Tasks:
**a)** In the text on Pocketwizard triggers, what does Calumet charge for a pair of its Pro Wireless Transceivers?
**b)** Name every possible Pocketwizard clone that the text on Pocketwizard triggers mentions.
**c)** Continue the text on Pocketwizard triggers and their clones from where it stops.
======== Excerpt provided
I wish that this was information that was simply published on their site. And to clarify, FCC is the USA system, and CE is the European system. I believe the classifications may also be legal in other parts of the world, but this does not interest me right now.

In conclusion, I am still triggerless and hope that, eventually, I will either find a set of CE Pocketwizards at a good price, or be blessed with the opportunity to be able to afford them new.


The other day I got Calumet’s catalogue, and in it I discovered that they now have their own Pocketwizard clone, the Calumet Pro Wireless Transceiver. To further this, I find that there are possibly other clones, including the new Interfit Titan Pro and the Phottix Atlas. The thing is, I have no idea whether they are truly compatible. My worry about buying anything other than a PW has been the product longevity, but if one of the cheaper units is compatible with PWs, then it becomes a viable option and, at £150 for a pair, the Calumet Pro Wireless Transceiver costs half as much as a Pocketwizard Plus II (though Amazon.co.uk is listing CE PW Plus II units at £99.99, all of a sudden, as well). So I called Calumet to confirm that these units are compatible, and the chap claimed that their unit will work with a PW, but that its range is inferior. As for the other units, all I can see is that they look the same, and some reviews claim they are the same hardware branded differently, which would suggest that the Phottix is the ‘original’ which Interfit and Calumet have re-branded.
================
======== Provided data
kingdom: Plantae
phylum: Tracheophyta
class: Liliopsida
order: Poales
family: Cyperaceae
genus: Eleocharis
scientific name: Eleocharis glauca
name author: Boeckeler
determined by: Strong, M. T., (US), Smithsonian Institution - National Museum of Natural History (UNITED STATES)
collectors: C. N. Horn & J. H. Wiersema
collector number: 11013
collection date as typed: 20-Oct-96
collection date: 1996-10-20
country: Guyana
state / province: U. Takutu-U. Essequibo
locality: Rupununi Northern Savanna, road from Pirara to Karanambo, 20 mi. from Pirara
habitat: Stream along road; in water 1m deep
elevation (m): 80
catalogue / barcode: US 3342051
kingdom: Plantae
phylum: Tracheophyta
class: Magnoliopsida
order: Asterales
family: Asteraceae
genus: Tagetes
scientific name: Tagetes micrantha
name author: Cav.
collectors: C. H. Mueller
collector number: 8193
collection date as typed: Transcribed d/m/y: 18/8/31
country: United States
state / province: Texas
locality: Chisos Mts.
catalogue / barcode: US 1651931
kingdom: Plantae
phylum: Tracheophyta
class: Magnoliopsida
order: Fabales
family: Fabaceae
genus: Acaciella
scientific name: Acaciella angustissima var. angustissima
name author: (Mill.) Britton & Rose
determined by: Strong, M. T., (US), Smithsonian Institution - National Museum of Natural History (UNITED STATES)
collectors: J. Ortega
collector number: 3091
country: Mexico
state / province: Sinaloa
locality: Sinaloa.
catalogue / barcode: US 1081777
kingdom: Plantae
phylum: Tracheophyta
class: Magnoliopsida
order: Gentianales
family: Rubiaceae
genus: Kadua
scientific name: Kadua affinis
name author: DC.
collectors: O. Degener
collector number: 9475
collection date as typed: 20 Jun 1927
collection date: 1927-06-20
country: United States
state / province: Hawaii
================
Expected outputs:
**a)** £150 for a pair.

**b)** Calumet Pro Wireless Transceiver, Interfit Titan Pro, Phottix Atlas

**c)**
My Calumet Tranceivers arrived yesterday, and I have not yet had the chance to actually use them, however I have already found some very good things about them. Boxed, they come with good quality accessories, including a gold-plated PC cord, a cold-shoe for placing the unit between the camera and a hotshoe flash (Which I assume would also isolate a high-voltage trigger from the camera), and the overall build quality is indeed superb. As for their range, one thing I am sure of is that their range is far greater than a wireless-N network: My flat is small, but has several walls, and even a new N router is not strong enough to have the internet across the whole flat, so I have two routers doing this. However the trigger is perfectly happy to trigger a flash through all of these walls, and without the antennae even pointing upwards. So far, this is fantastic, as I shall never need to trigger a flash through several walls, and the old triggers often would not fire in the same room. Another important feature which Calumet does not bother  to specify is that they can handle a sync voltage of up to 400v, meaning that they should be safe with pretty much any electronic flash of any age.

I have now placed an order for a twin set of Calumet Pro Wireless Tranceivers, and I shall update this blog once I have tested them thoroughly. I think, however, that the conclusion is not to buy used PocketWizards, however I have, at least, put in writing how one can establish the frequency of a PocketWizard.